Italy’s ambassador to the Democratic Republic of Congo has been killed in an attack on a United Nations convoy near the eastern Congolese city of Goma.
The U.N. World Food Program says at least two other people were killed and several more injured in the attack Monday that killed Italian ambassador Luca Attanasio.
A United Nations spokesman tells VOA the other two fatalities were an Italian national and a Congolese WFP driver. The spokesman says the attack targeted two WFP vehicles traveling about 25 kilometers northeast of Goma.
No one has claimed responsibility for the attack.
A WFP statement said the delegation was traveling from Goma to visit a WFP school feeding program in Rutshuru when the incident took place. It noted that the attack “occurred on a road that had previously been cleared for travel without security escorts.”

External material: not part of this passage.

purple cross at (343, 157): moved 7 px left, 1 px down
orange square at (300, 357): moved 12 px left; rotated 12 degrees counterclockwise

Reuters, citing the Virunga National Park, reports the convoy was attacked near the town of Kanyamahoro as part of a kidnap attempt.

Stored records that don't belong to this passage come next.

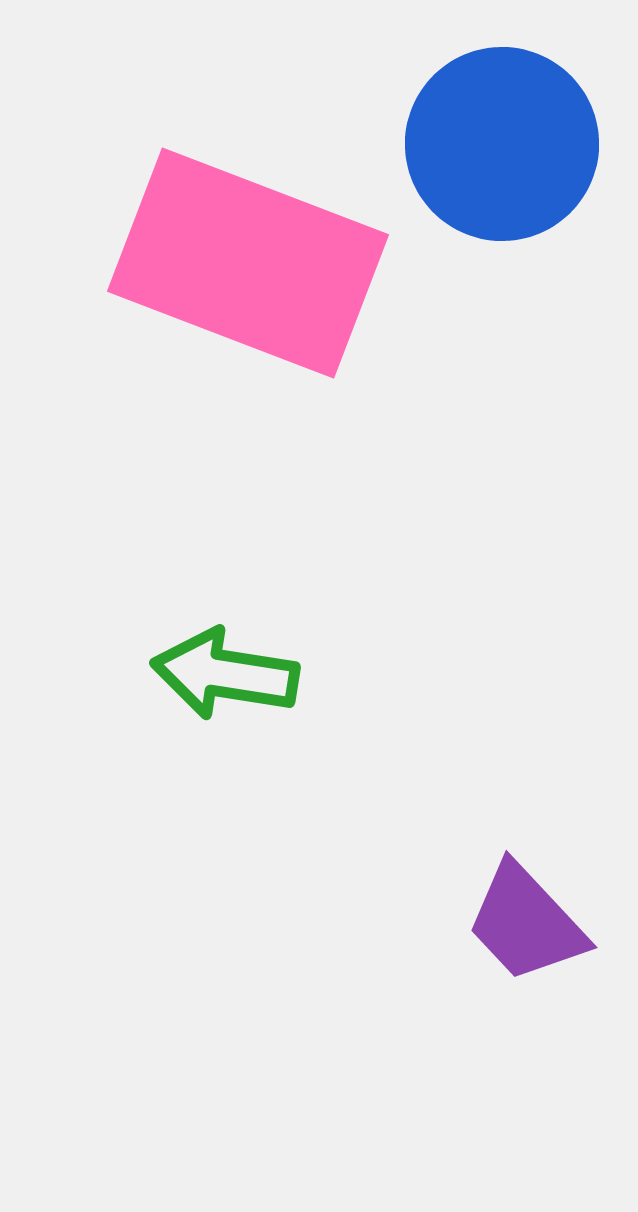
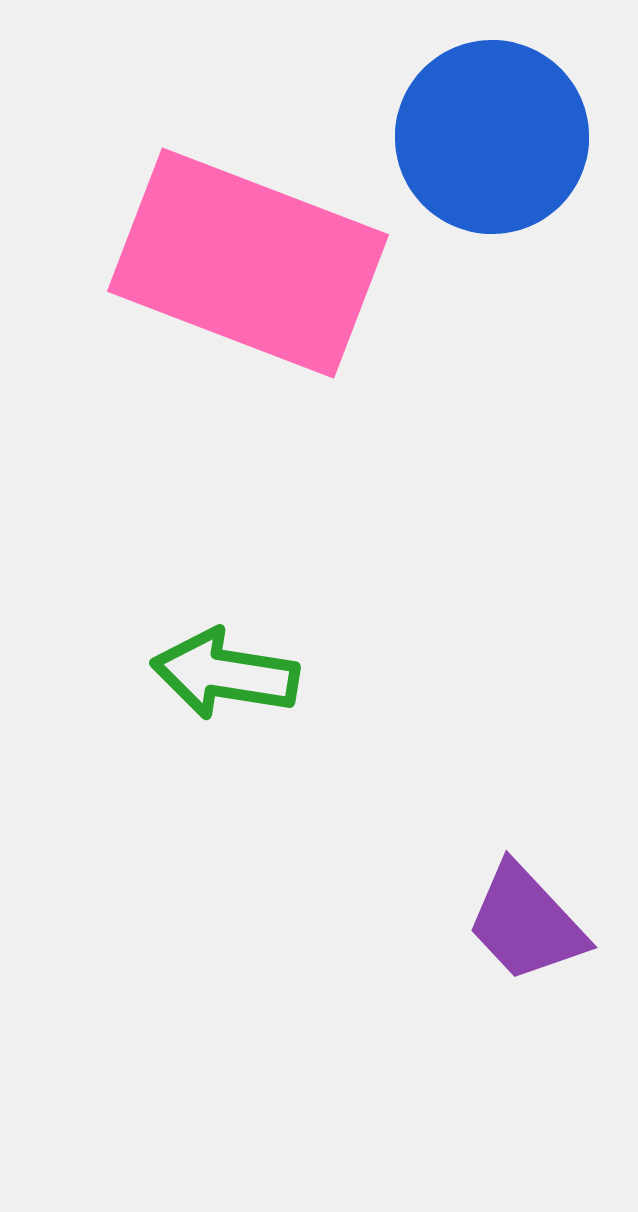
blue circle: moved 10 px left, 7 px up
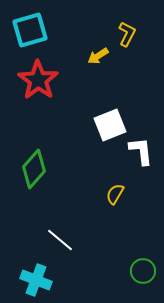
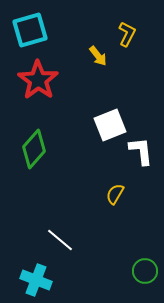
yellow arrow: rotated 95 degrees counterclockwise
green diamond: moved 20 px up
green circle: moved 2 px right
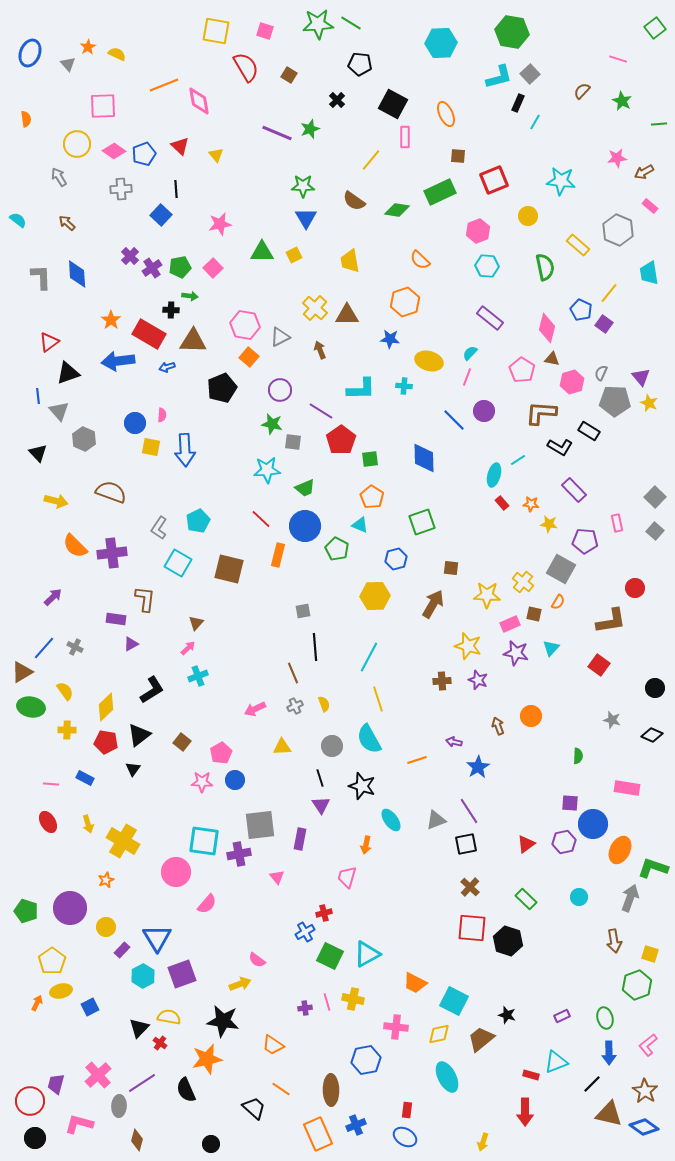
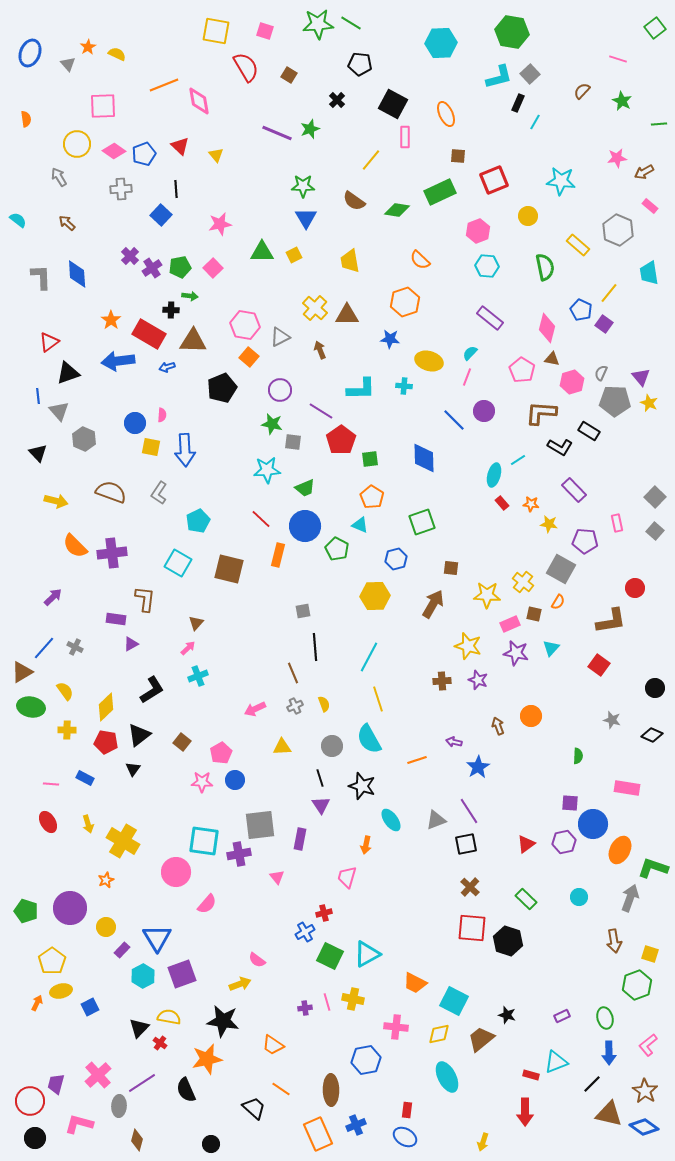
gray L-shape at (159, 528): moved 35 px up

Italy’s Foreign Minister Luigi Di Maio has issued a statement expressing his “great dismay and immense sorrow” over the deaths of his compatriots. “The circumstances of this brutal attack are not yet known and no effort will be spared to shed light on what happened,” Di Maio says.
Congo’s mineral-rich east has been a battleground for numerous armed groups for more than two decades, since militants involved in Rwanda’s 1994 genocide fled across the porous border. U.N. peacekeepers have attempted to restore peace in the region for more than a decade.
The most active group currently appears to be the Allied Democratic Forces, a violent Ugandan rebel group that seeks to establish Sharia law. The group appears to have ramped up its attacks in recent months, capturing villages, killing civilians, recruiting child soldiers and sparring with the Congolese army.
The infrastructure-poor area has also, in the past three years, seen an outbreak of Ebola, the largest in the nation’s history.